Why the Motley Fool needs to be schooled on retirement income
March 11, 2015 by Kevin Startt
As a Motley Fool subscriber and part-time admirer, I have to admit that I was a little disappointed at their recent hosing of Tony Robbin’s new book, “Money: Master the Game.” Robbin’s first book effort in nearly 20 years shows why we are both getting old. We will never be tried by a jury of our peers because soon there will be none. The ones that remain, however, should realize that indexed annuities are a good solid way for the right client to create a personal pension or as a bond substitute. In our industry’s case, the peers are older than ever and continue to grumble about the viability of indexed annuities in a diversified savings and investment portfolio.
Meanwhile, brokerage giant UBS rushes out to join the rest of the wirehouse sales forces, who are frantically training their reps to offer this income-for-life solution for retiring baby boomers. The Department of Labor is also escalating efforts to include income annuities in defined contribution retirement plans.
I was blessed to spend half of the last 36 years on the bank and wirehouse side, much of it internally running sales forces, and recruiting and designing products. I know from board-level positions how laughable it is to see mutual fund families and stock analysts design entire marketing campaigns around rolling performance numbers and gimmicks to attract inflows. These shenanigans right around St. Patty’s day always give me a sense of appreciation for not only the reason behind the first four letters of the word “analyst,” but also why figures lie and liars figure.
I am just as embarrassed, in turn, by how the life and annuity business-builders play games with illustrations, dividends and caps on everything from whole life to fixed indexed universal life. So what is Mr. Self-help Tony Robbins up to that would cause Motley Fool to declare index annuities the scourge of the earth and be so dastardly?
There is no doubt that the opportunity cost of not being fully invested in the current fourth-longest bull market in history makes the upside potential of an indexed annuity seem inconsequential relative to the full return of the S&P 500, especially with cap rates stuck in an annual point-to-point range of 3 percent to 5 percent for the last three years. That’s not why savers are pouring tens of billions per annum into FIAs, however, as Motley Fool conveniently overlooks.

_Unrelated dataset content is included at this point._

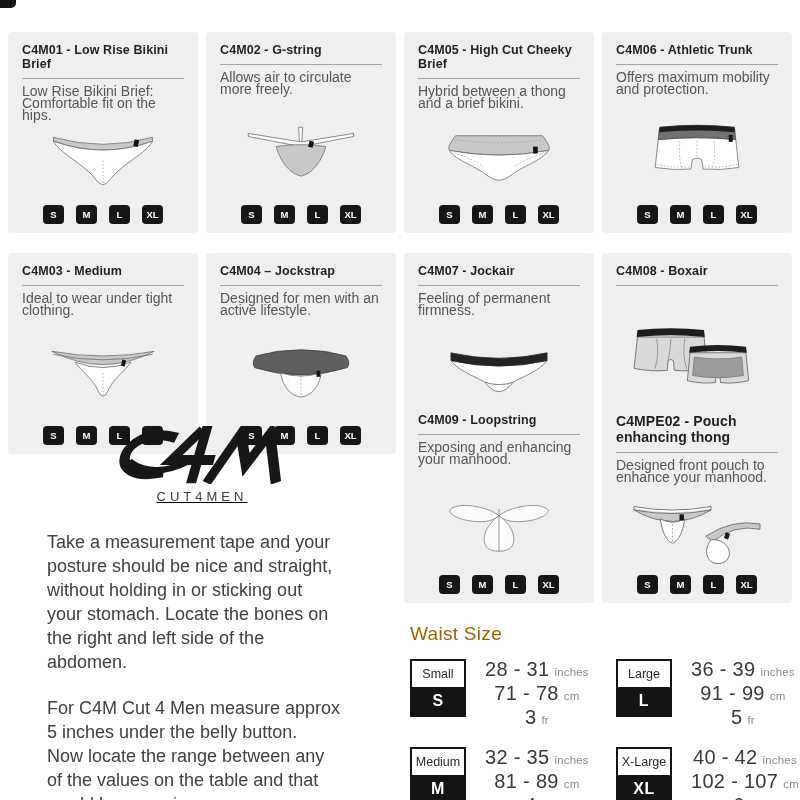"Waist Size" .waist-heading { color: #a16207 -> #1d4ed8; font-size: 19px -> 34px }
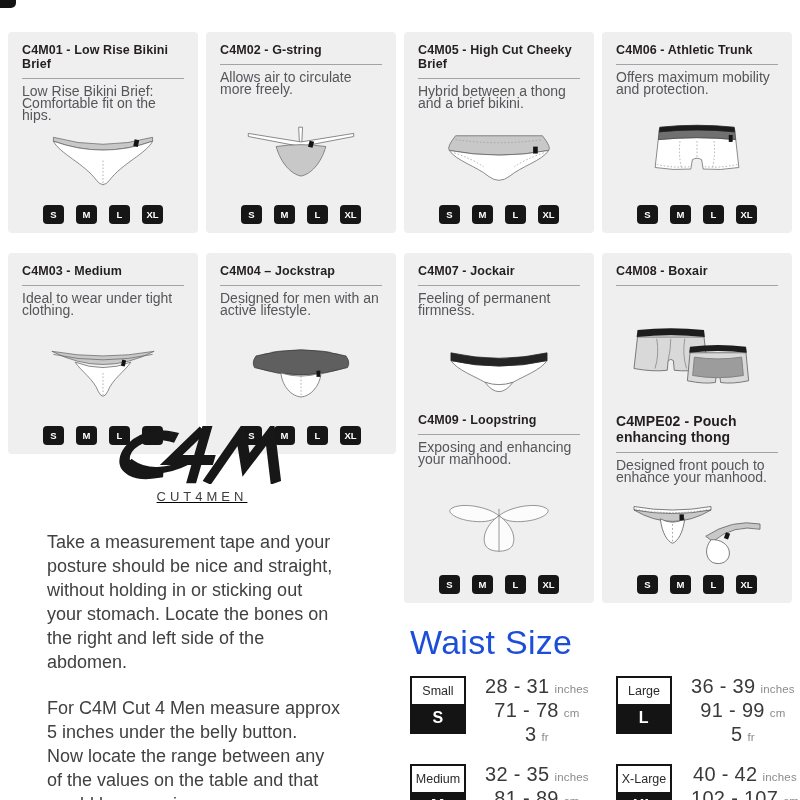"Small" .size-entry { font-style: none -> italic; gap: 19px -> 2px }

Annuity savers buy for two simple reasons: peace of mind and the comfort of knowing that they cannot outlive their income. Investors buy Motley Fool recommendations from their court-jesting crew of crack analysts for a simple reason: They want to grow their money to assure a reasonable return over the cost of future living. That’s why investors subscribe to find out whether dozens of lawsuits will impact the chip-maker for Apple Watches, or if a contrarian bet means payday for speculators when we are wearing Tim Cook t-shirts with two Apple Watches on our hands and feet to check calorie counts from head to toe.
Motley Fool fails to point out differing motivations for the two contrasting options available to savers and investors. One — the annuity — is a savings vehicle, and the other one — stock — is an investing vehicle. While Motley Fool is beating up indexed annuities and therefore indexed life about their opportunity costs in a roaring bull market, they fail to point out two additional calculated reasons why some investors may opt to have a portion of their investments in indexed annuities.
While the Fool is talking about how much investors would have lost in opportunity cost through not being invested in stocks the last six years, they fail to emphasize that bonds have outperformed stocks for the last 30 years, according to Barclays, and that because rates are so low, one or two small steps for the Fed to increase rates could set conservative bond investors back with losses more than any other bear market for bonds since the Civil War.
One could look at the low-yielding Japanese bond market in February 2015 and see that a 60 basis point move in Japanese rates upward caused the Japanese 10-year note to drop 6 percent in one week, according to Barclays. FIAs make a good bond substitute.
Maybe Tony Robbins and I do burn the midnight oil until 9:00 p.m. now, but his two chapters on indexed annuities explain why safety and lifetime income as a pension alternative to stocks and bonds will not be burned over the next decade.